· Waheed Zarif · Applied AI · 5 min read
What Building an AI Tool for Regulated Teams Taught Me About Trust
I spent the past year building an AI tool for compliance and risk teams — largely solo, from the AWS infrastructure to the retrieval pipeline.
Over the past year I built and shipped an AI product called Egret — a retrieval-augmented (RAG) advisory platform for teams working in business continuity, risk, and cyber resilience. I did it largely solo: the AWS infrastructure, the retrieval pipeline, the full-stack app, the billing. Part of the motivation was honest curiosity — I wanted to keep my hands in the modern stack rather than just manage people who use it. But the deeper reason was a problem I’ve watched play out for 14 years across biotech, IoT, and the built environment: in regulated work, a confident wrong answer is worse than no answer at all.
That single constraint changed almost every technical decision I made. Here’s what I learned.
1. In regulated domains, citation isn’t a feature — it’s the product
Most people experience AI as a black box that produces fluent, plausible text. That’s fine when you’re brainstorming. It’s disqualifying when someone is preparing for an audit or interpreting a regulatory requirement, because the cost of being confidently wrong is measured in fines, failed examinations, or worse.
So the core of what I built wasn’t the language model — it was the retrieval and grounding layer in front of it. Every answer Egret generates is tied back to a specific source: the originating document, the exact excerpt, a relevance score, and a link to the original file. The model isn’t asked to know things; it’s asked to synthesize from cited material. The trust comes from the user’s ability to verify every claim, not from the model’s eloquence.
The lesson generalizes far beyond compliance: as AI moves into high-stakes work, “show your sources” stops being a nice-to-have and becomes the entire value proposition.
2. “I don’t have enough to answer” is a feature you have to build on purpose
Language models are trained to be helpful, which means their default failure mode is to fill silence with something plausible. In a regulated context, that’s exactly backwards.
One of the design choices I’m most glad I made was building an explicit “insufficient context” path: when the system can’t retrieve enough relevant material to answer confidently, it says so — and explains what it could and couldn’t find — rather than generating a guess. That sounds simple. It is not the default. It takes deliberate engineering to make a system comfortable admitting the limits of what it knows.
I think this is one of the most underrated problems in applied AI right now. The teams that win in regulated markets won’t be the ones with the most fluent models; they’ll be the ones whose systems are honest about uncertainty.
3. Data isolation is a trust problem before it’s a technical one
The moment you ask a risk or compliance team to upload their internal policies, you’ve made a promise — and you have to architect that promise, not just assert it.
For Egret, that meant a few non-negotiables: each organization gets its own dedicated retrieval index, not a filtered view of a shared one, so there’s no architectural path for one customer’s documents to surface in another’s results. Storage is isolated per organization. Everything is encrypted at rest (AES-256) and in transit (TLS 1.3). And critically, I built on Amazon Bedrock specifically because of its guarantee that customer data is never used to train or improve foundation models — queries are processed and discarded, not absorbed.
None of that is glamorous. All of it is the reason a regulated team would consider trusting the tool at all. In this market, your security architecture is your marketing.
4. Be honest about what you haven’t done yet
When I wrote up Egret’s security posture, I made a point of stating plainly that the platform is in public beta and has not yet pursued formal certifications like SOC 2 or ISO 27001 — and that VPC-level network hardening is on the roadmap, not done.
It would have been easy to imply more maturity than the product has. But the audience for regulated software is professionally skeptical; they read between the lines for what you’re not saying. Counterintuitively, stating your limitations precisely builds more trust than projecting false completeness. It’s the same instinct that makes a good risk register valuable: naming the gap is the first step to managing it.

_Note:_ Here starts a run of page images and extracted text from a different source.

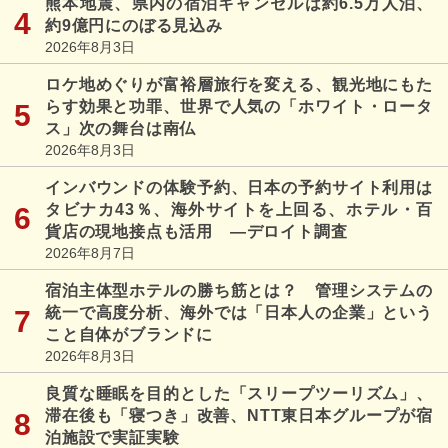
熊本地震、県内の宿泊キャンセルは約6.5万人泊、
約9億円にのぼる見込み
2026年8月3日
ロケ地めぐりが富裕層旅行を変える、観光地にもた
らす効果と功罪、世界で人気の「ホワイト・ロータ
ス」次の舞台は南仏
2026年8月3日
インバウンドの体験予約、日本の予約サイト利用は
タビナカ43％、海外サイトを上回る、ホテル・百
貨店の現地接点も活用 ―デロイト調査
2026年8月7日
宿泊主体型ホテルの勝ち筋とは？ 管理システムの
統一で高度分析、海外では「日本人の企業」という
こと自体がブランドに
2026年8月3日
良質な睡眠を目的とした「スリープツーリズム」、
滞在後も「寝つき」改善、NTT東日本グループが宿
泊施設で実証実験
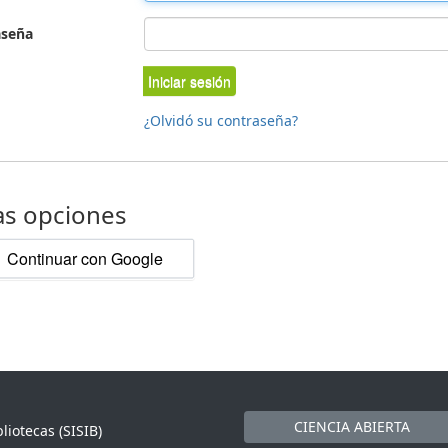
aseña
Iniciar sesión
¿Olvidó su contraseña?
as opciones
Continuar con Google
CIENCIA ABIERTA
liotecas (SISIB)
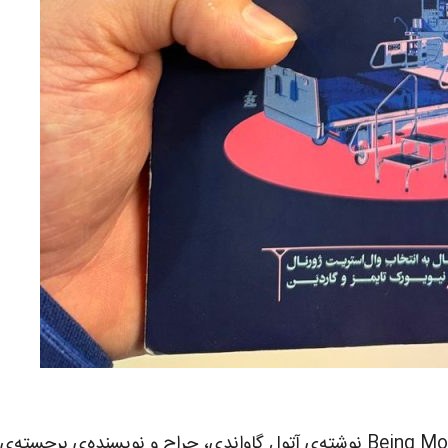
کتاب Being Mortal: Medicine and What Matters in the End نوشته‌ی آتول گاواندی،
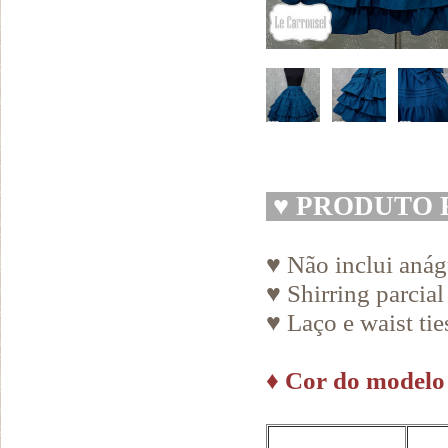
♥
PRODUTO 
♥ Não inclui aná
♥ Shirring parcial
♥ Laço e waist ti
♦
Cor do modelo n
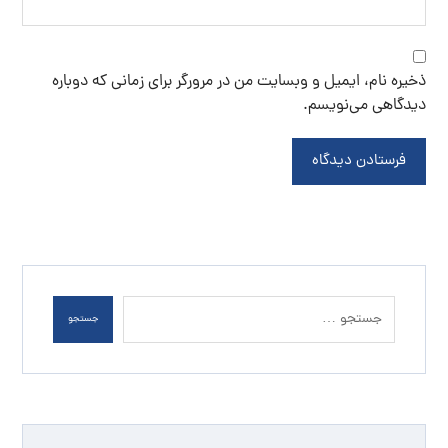
ذخیره نام، ایمیل و وبسایت من در مرورگر برای زمانی که دوباره
دیدگاهی می‌نویسم.
فرستادن دیدگاه
جستجو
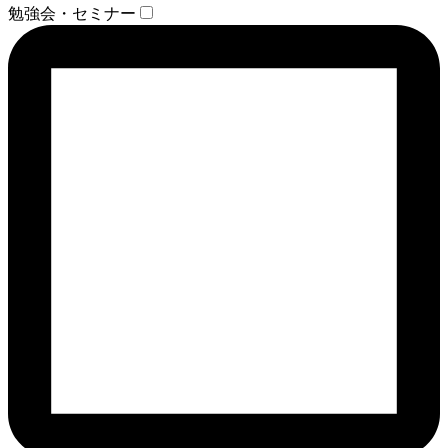
勉強会・セミナー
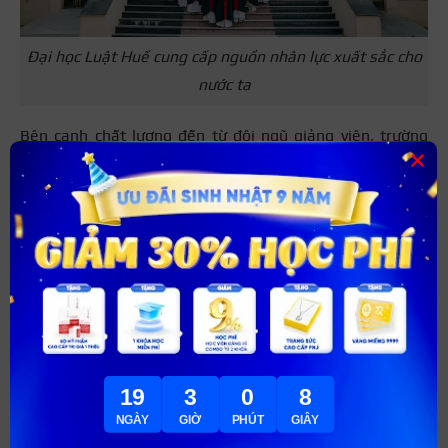
Đại học Luật Huế cung cấp nguồn nhân lực xuất sắc cho
nước ta
Bên cạnh chất lượng đến từ đội ngũ giảng viên, trường
×
luôn đầu tư nâng cấp cơ sở vật chất để phục vụ tốt việc
nghiên cứu và học tập. Nếu muốn học tại Đại học Luật
Huế, bạn có thể cân nhắc các phương thức tuyển sinh như
tuyển thẳng, xét học bạ, xét dựa theo kết quả bài thi
THPT quốc gia, xét thẳng theo tiêu chí riêng của trường.
Thông tin liên hệ:
Địa chỉ: Đường Võ Văn Kiệt, An Tây, Thành phố Huế
Điện thoại: 0234 394 6997
19
3
0
7
NGÀY
GIỜ
PHÚT
GIÂY
Trường Đại học Sư phạm Huế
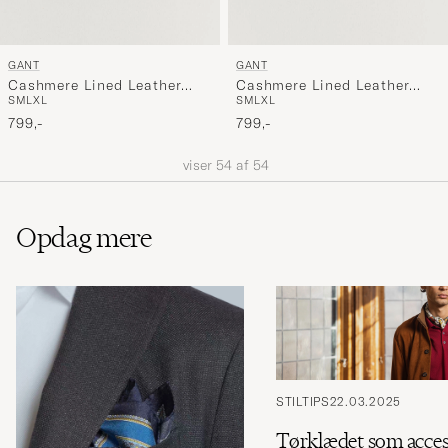
GANT
GANT
Cashmere Lined Leather
Cashmere Lined Leather
S
M
L
XL
S
M
L
XL
Glove Black
Glove Deep Brown
799,-
799,-
viser
54
af
54
Opdag mere
STILTIPS
22.03.2025
Tørklædet som acces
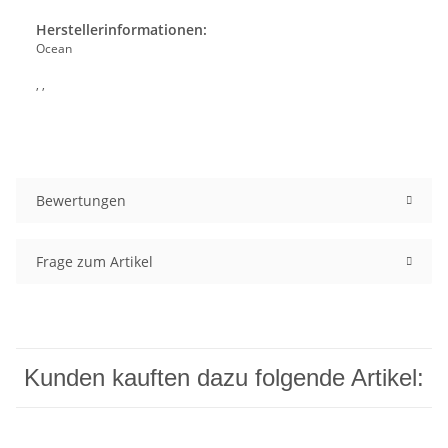
Herstellerinformationen:
Ocean
, ,
Bewertungen
Frage zum Artikel
Kunden kauften dazu folgende Artikel:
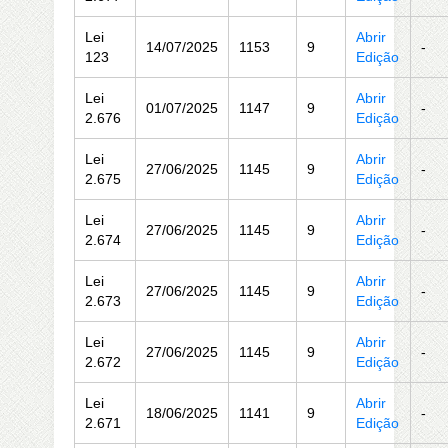
Lei
Abrir
14/07/2025
1153
9
-
123
Edição
Lei
Abrir
01/07/2025
1147
9
-
2.676
Edição
Lei
Abrir
27/06/2025
1145
9
-
2.675
Edição
Lei
Abrir
27/06/2025
1145
9
-
2.674
Edição
Lei
Abrir
27/06/2025
1145
9
-
2.673
Edição
Lei
Abrir
27/06/2025
1145
9
-
2.672
Edição
Lei
Abrir
18/06/2025
1141
9
-
2.671
Edição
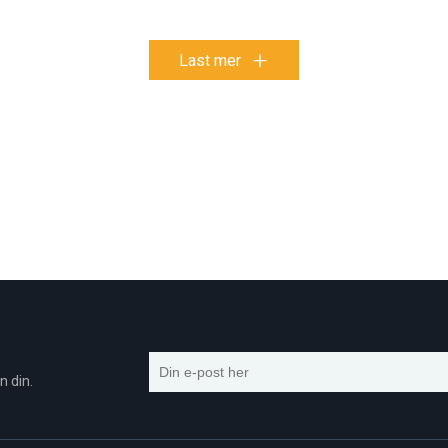
Last mer
n din.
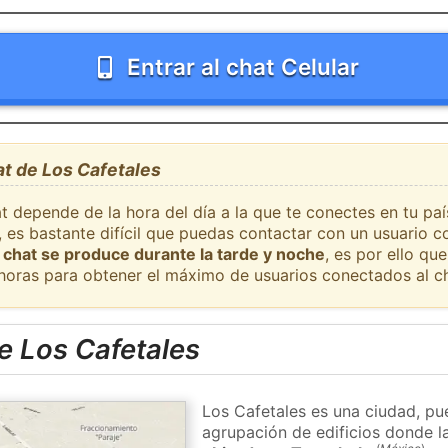
Entrar al chat Celular
at de Los Cafetales
t depende de la hora del día a la que te conectes en tu pa
, es bastante difícil que puedas contactar con un usuario 
 chat se produce durante la tarde y noche
, es por ello q
 horas para obtener el máximo de usuarios conectados al ch
e Los Cafetales
Los Cafetales es una ciudad, pu
agrupación de edificios donde la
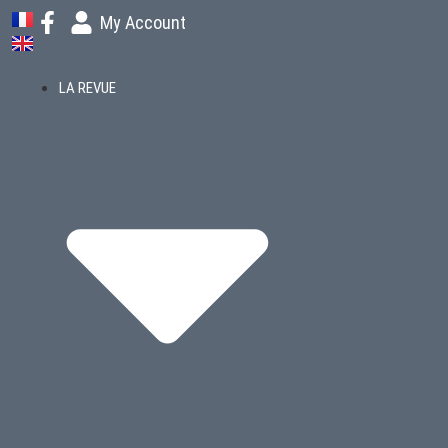
My Account
LA REVUE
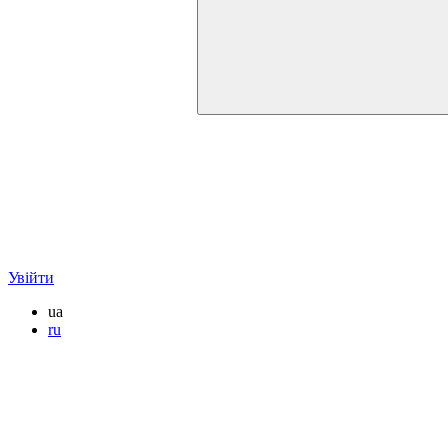
Увійти
ua
ru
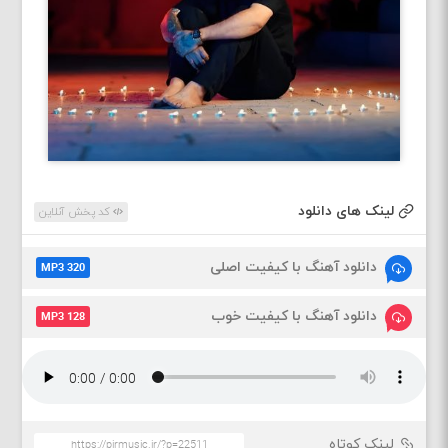
لینک های دانلود
کد پخش آنلاین
دانلود آهنگ با کیفیت اصلی
MP3 320
دانلود آهنگ با کیفیت خوب
MP3 128
لینک کوتاه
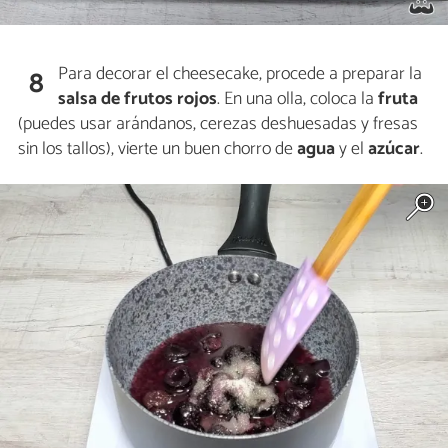
Para decorar el cheesecake, procede a preparar la
8
salsa de frutos rojos
. En una olla, coloca la
fruta
(puedes usar arándanos, cerezas deshuesadas y fresas
sin los tallos), vierte un buen chorro de
agua
y el
azúcar
.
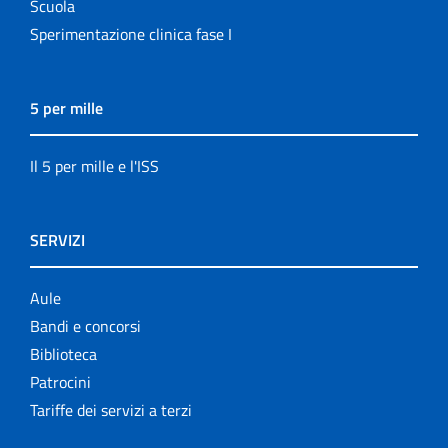
Scuola
Sperimentazione clinica fase I
5 per mille
Il 5 per mille e l'ISS
SERVIZI
Aule
Bandi e concorsi
Biblioteca
Patrocini
Tariffe dei servizi a terzi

Why this matters beyond one product
I’ve spent most of my career on the deployment end of technology — getting complex systems to actually work in environments where failure isn’t an option: thousands of sensors across public-sector sites, hardware in military housing, risk frameworks for high-stakes partnerships. Building Egret put me on the other side of that same problem, as the person designing the system rather than deploying someone else’s.
What struck me is how much the two have in common. Whether it’s a sensor network or a language model, the hard part is never the core technology. It’s trust — making something reliable, verifiable, and honest enough that a serious professional will stake their work on it. AI hasn’t changed that. If anything, it’s raised the stakes, because the technology is now fluent enough to be convincingly wrong.
The companies and teams that internalize this — that treat citation, calibrated uncertainty, and data isolation as first-class design goals rather than afterthoughts — are the ones who’ll earn the right to operate where the cost of a wrong answer is too high to guess.
That’s the problem I find most worth working on right now.
Waheed Zarif builds and deploys technology in regulated and high-reliability environments — IoT, PropTech, and applied AI. He’s the creator of Egret and writes about program management, risk, and AI.